2. Description of Related Art
An ordinary point-to point wireless link typically includes a single antenna at the transmitter and a single antenna at the receiver. A typical point-to-point wireless link may include a base station and a mobile station with transmissions from the base to the mobile occurring on what is characterized as a downlink and transmissions from the mobile to the base occurring on an uplink. One or both antennas may be highly directional in order to maximize received radio power. The maximum possible rate at which data signaling over such a radio or “air interface” link can occur is well understood, and depends on factors such as transmission frequency, the available bandwidth and the signal-to noise ratio as experienced at the receiver. Thus an idealized link in a wireless radio communication system might include a transmitter and a receiver each with highly directional antennas oriented toward each other and transmitting at a high frequency for maximum information transfer. An idealized link however is not what is typically found in most radio communication environments.
Most modern mobile radio communication is based on the cellular concept, in which a mobile terminal communicates with the nearest base station enabling transmission to occur both on the uplink and the downlink with the lowest possible power. Transmitting with low power is desirable for reasons including conservation of battery in mobile handsets and reduction in interference between channels. In addition, transmit power is often set in various specifications which govern the specific details of cellular radio communications.
At present there are primarily two broad system concepts employed in the majority of cellular radio communications systems: time division multiple access (TDMA) and code division multiple access (CDMA). In TDMA-based systems such as the standards based Global System for Mobile communications (GSM) and the North American TDMA (IS-136), different groups of frequency bands are typically allocated to different cells, and time slots are assigned to distinguish users within a cell. Since only a limited number of frequencies are available, the same communications frequencies are “re-used” in cells located at a predetermined geographical distance from any other cell where the frequency or frequencies are also being used. The geographical distance is made large enough to avoid frequency interference between cells. In stark contrast, CDMA systems use the same frequency band all cells. To avoid interference, spread spectrum modulation is used on transmitted sequences such that transmissions from different users are uniquely “coded”.

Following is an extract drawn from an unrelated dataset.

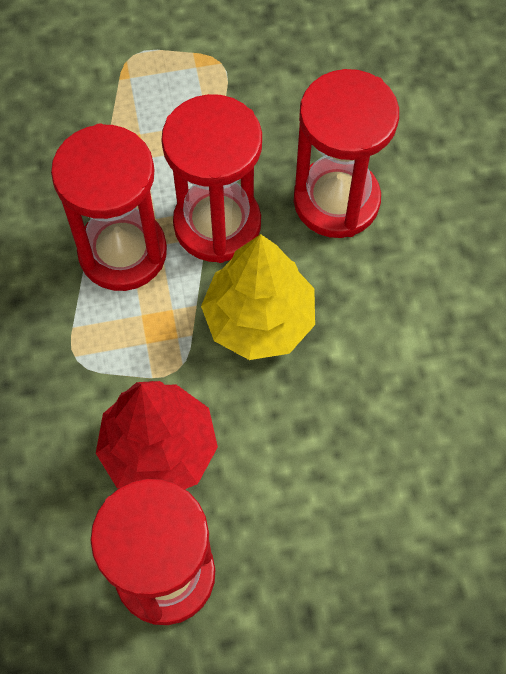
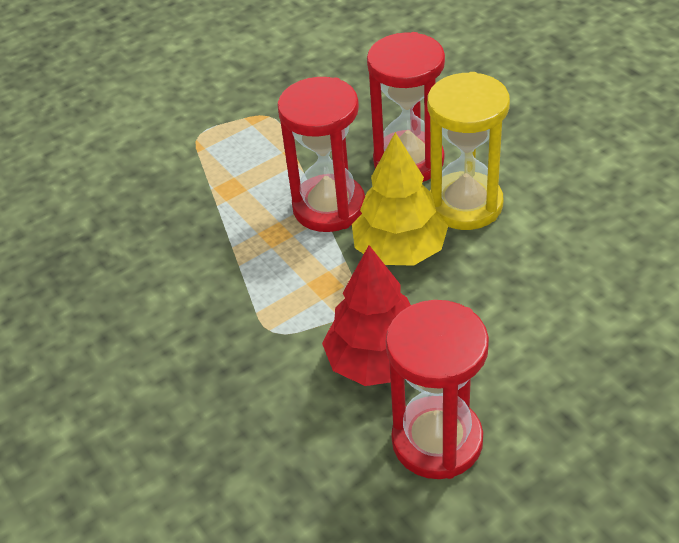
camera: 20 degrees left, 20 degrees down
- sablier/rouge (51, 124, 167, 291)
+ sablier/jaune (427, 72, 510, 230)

In existing systems however, whether TDMA or CDMA, throughput is limited since typically, a single fixed resource is divided according to the number of users. In the case of TDMA, throughput may be limited by division of the time domain according to the number of users and the number of frequencies, and with CDMA throughput may be limited by the number of unique codes that may be assigned according to a number of users. Additionally there is a need for increasing the throughput on limited resources beyond that provided by conventional multiple access methods.